Are you really that slow a reader, gdnp? Product of our democrat controlled school system? :D
It is somewhat ironic that wordy, poorly organized, biased, and poorly edited prose takes longer to read than well written material, and yet is so much less rewarding.

So, gdnp, did you find 5 minutes in your busy schedule to read my post yet?

Nope.
 
Some more of what gdnp and the others want to ignore ...

http://online.wsj.com/article/SB123755932558295685.html?mod=googlenews_wsj

MARCH 21, 2009


... snip ...

The Congressional Budget Office on Friday said that, if the Obama budget unveiled last month were approved, the federal government would run deficits averaging nearly $1 trillion a year over the next decade. The cumulative deficit from 2010-19 would be $9.3 trillion, according to the report -- $2.3 trillion more than the administration forecast last month.

And many think the CBO estimate is also looking through rose colored glasses.

http://online.wsj.com/article/SB123569619922288781.html

http://www.forbes.com/2009/03/20/federal-budget-deficit-business-washington-budget.html

And notice the figure in the following link.
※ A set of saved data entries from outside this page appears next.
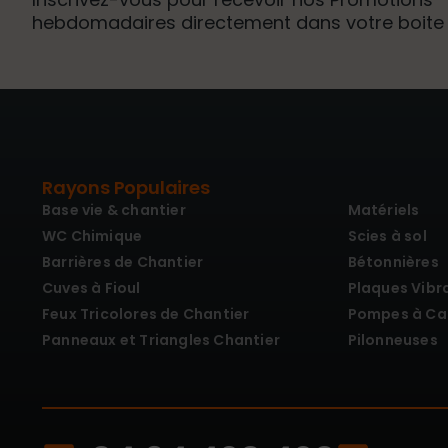
hebdomadaires directement dans votre boite 
Rayons Populaires
Base vie & chantier
Matériels
WC Chimique
Scies à sol
Barrières de Chantier
Bétonnières
Cuves à Fioul
Plaques Vibr
Feux Tricolores de Chantier
Pompes à Ca
Panneaux et Triangles Chantier
Pilonneuses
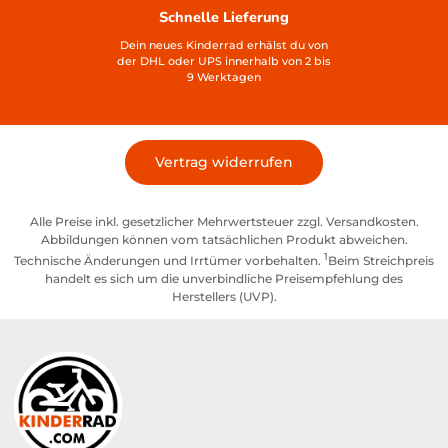
Schnelle Lieferung
Dein neues Kinderrad erhälst du von
der DHL oder UPS innerhalb von 2 bis
9 Werktagen
Vertrag widerrufen
Alle Preise inkl. gesetzlicher Mehrwertsteuer zzgl. Versandkosten.
Abbildungen können vom tatsächlichen Produkt abweichen.
1
Technische Änderungen und Irrtümer vorbehalten.
Beim Streichpreis
handelt es sich um die unverbindliche Preisempfehlung des
Herstellers (UVP).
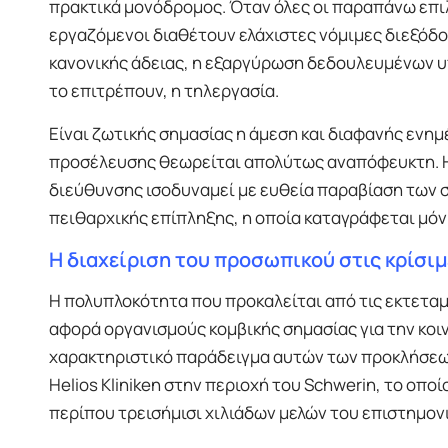
πρακτικά μονόδρομος. Όταν όλες οι παραπάνω επιλ
εργαζόμενοι διαθέτουν ελάχιστες νόμιμες διεξόδο
κανονικής άδειας, η εξαργύρωση δεδουλευμένων υπ
το επιτρέπουν, η τηλεργασία.
Είναι ζωτικής σημασίας η άμεση και διαφανής εν
προσέλευσης θεωρείται απολύτως αναπόφευκτη. Η 
διεύθυνσης ισοδυναμεί με ευθεία παραβίαση των σ
πειθαρχικής επίπληξης, η οποία καταγράφεται μόν
Η διαχείριση του προσωπικού στις κρίσι
Η πολυπλοκότητα που προκαλείται από τις εκτετα
αφορά οργανισμούς κομβικής σημασίας για την κοιν
χαρακτηριστικό παράδειγμα αυτών των προκλήσεω
Helios Kliniken στην περιοχή του Schwerin, το οποί
περίπου τρεισήμισι χιλιάδων μελών του επιστημονι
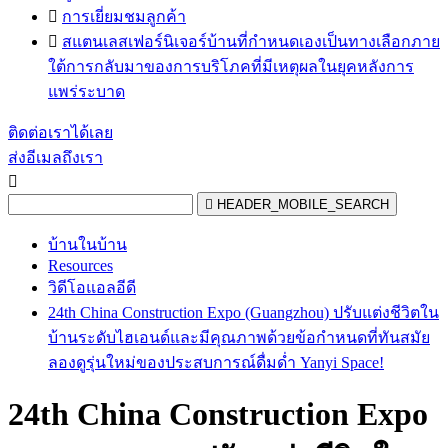

การเยี่ยมชมลูกค้า

สแตนเลสเฟอร์นิเจอร์บ้านที่กำหนดเองเป็นทางเลือกภาย
ใต้การกลับมาของการบริโภคที่มีเหตุผลในยุคหลังการ
แพร่ระบาด
ติดต่อเราได้เลย
ส่งอีเมลถึงเรา


HEADER_MOBILE_SEARCH
บ้านในบ้าน
Resources
วิดีโอแอลอีดี
24th China Construction Expo (Guangzhou) ปรับแต่งชีวิตใน
บ้านระดับไฮเอนด์และมีคุณภาพด้วยข้อกำหนดที่ทันสมัย
ลองดูรุ่นใหม่ของประสบการณ์ดื่มด่ำ Yanyi Space!
24th China Construction Expo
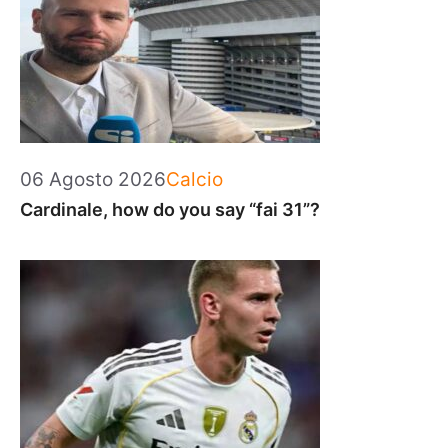
Categorie
06 Agosto 2026
Calcio
Cardinale, how do you say “fai 31”?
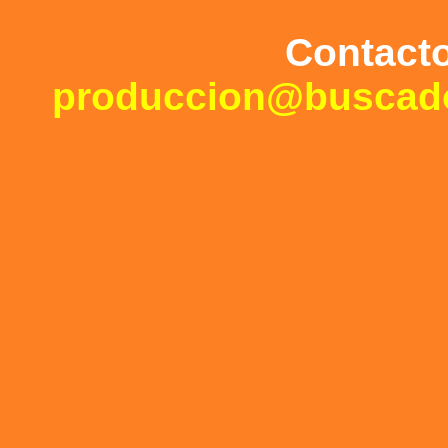
Contact
produccion@buscad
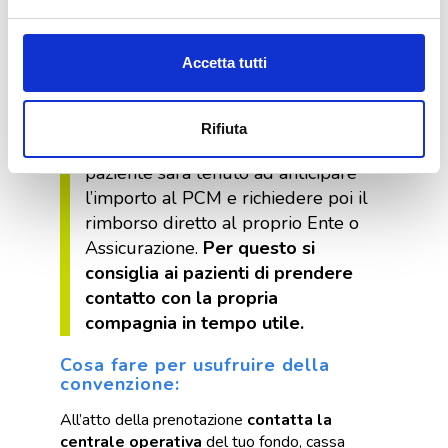
Per usufruire del rimborso in
forma diretta
è necessario che al
Accetta tutti
momento dell’accettazione, il
PCM abbia ricevuto dall’Ente
convenzionato il modulo di presa
Rifiuta
in carico.
In caso contrario il
paziente sarà tenuto ad anticipare
l’importo al PCM e richiedere poi il
rimborso diretto al proprio Ente o
Assicurazione.
Per questo si
consiglia ai pazienti di prendere
contatto con la propria
compagnia in tempo utile.
Cosa fare per usufruire della
convenzione:
All’atto della prenotazione
contatta la
centrale operativa
del tuo fondo, cassa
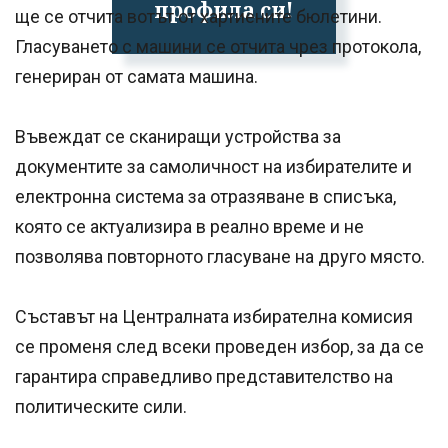
профила си!
ще се отчита вотът от хартиените бюлетини.
Гласуването с машини се отчита чрез протокола,
генериран от самата машина.
Въвеждат се сканиращи устройства за
документите за самоличност на избирателите и
електронна система за отразяване в списъка,
която се актуализира в реално време и не
позволява повторното гласуване на друго място.
Съставът на Централната избирателна комисия
се променя след всеки проведен избор, за да се
гарантира справедливо представителство на
политическите сили.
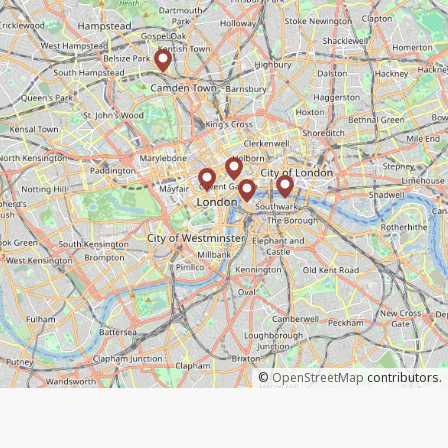
©
OpenStreetMap
contributors.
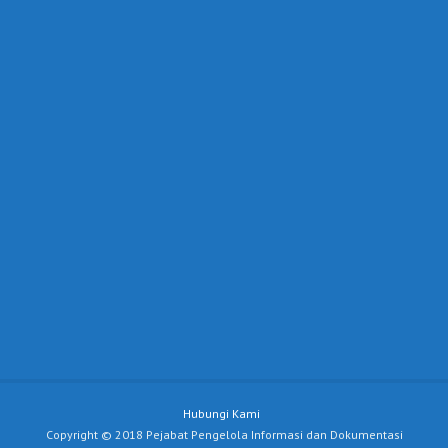
Hubungi Kami
Copyright © 2018 Pejabat Pengelola Informasi dan Dokumentasi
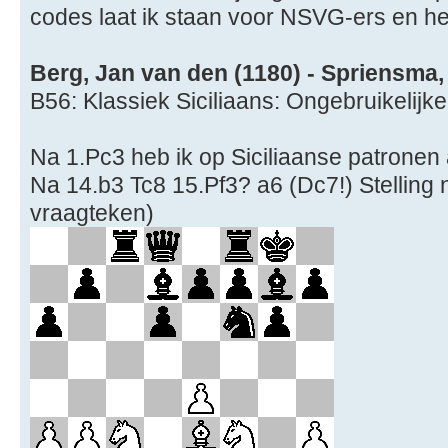
codes laat ik staan voor NSVG-ers en he
Berg, Jan van den (1180) - Spriensma,
B56: Klassiek Siciliaans: Ongebruikelijk
Na 1.Pc3 heb ik op Siciliaanse patronen
Na 14.b3 Tc8 15.Pf3? a6 (Dc7!) Stelling 
vraagteken)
http://blog.heritage.org/2009/03/24/bush-deficit-vs-obama-deficit-in-pictures/

It shows that the CBO not only projects a trillion dollar higher deficit in 2009 than the OMB does, but the CBO shows deficits growing after 2012 from a minimum of over $600 billion a year to almost $1.2 trillion a year by 2019 (and obviously rapidly climbing after that) ... compared to only about $700 billion in 2019 according to the OMB. Now in light of that, how any of you Obama supporters claim that Obama's budget will be good for the country is simply beyond comprehension. No wonder Obama wouldn't answer the question asked of him at the press conference about the projected growth of the National Debt over the next 10 years. No wonder Obama supporters don't want to discuss this issue at JREF but will spend HOURS defending Obama if one starts a thread on his teleprompter use. Because the truth is that even you folks, in your heart of hearts, know that Obama was just lying when he said "We must bring this deficit down"? He doesn't intend to do that at all.

Here's what one of Obama's nominees for the head of Commerce recently said about this budget:

http://www.nmatv.com/video/1854/Ex-Commerce-Nominee-Obama-Budget-Will-Bankrupt-USA

First your listeners have to understand how staggering the numbers are. We are talking about a deficit in the trillion dollar range for as far as the eye can see. We are talking about deficits which are 4 to 5 percent of GDP, which is not sustainable under any form of government. We are talking about a public debt ... this is the debt that people own of the federal government ... that will be around 80% of GDP. Historically, it's been around 40% of GDP in the out years. The practical implications of this is bankruptcy for the United States.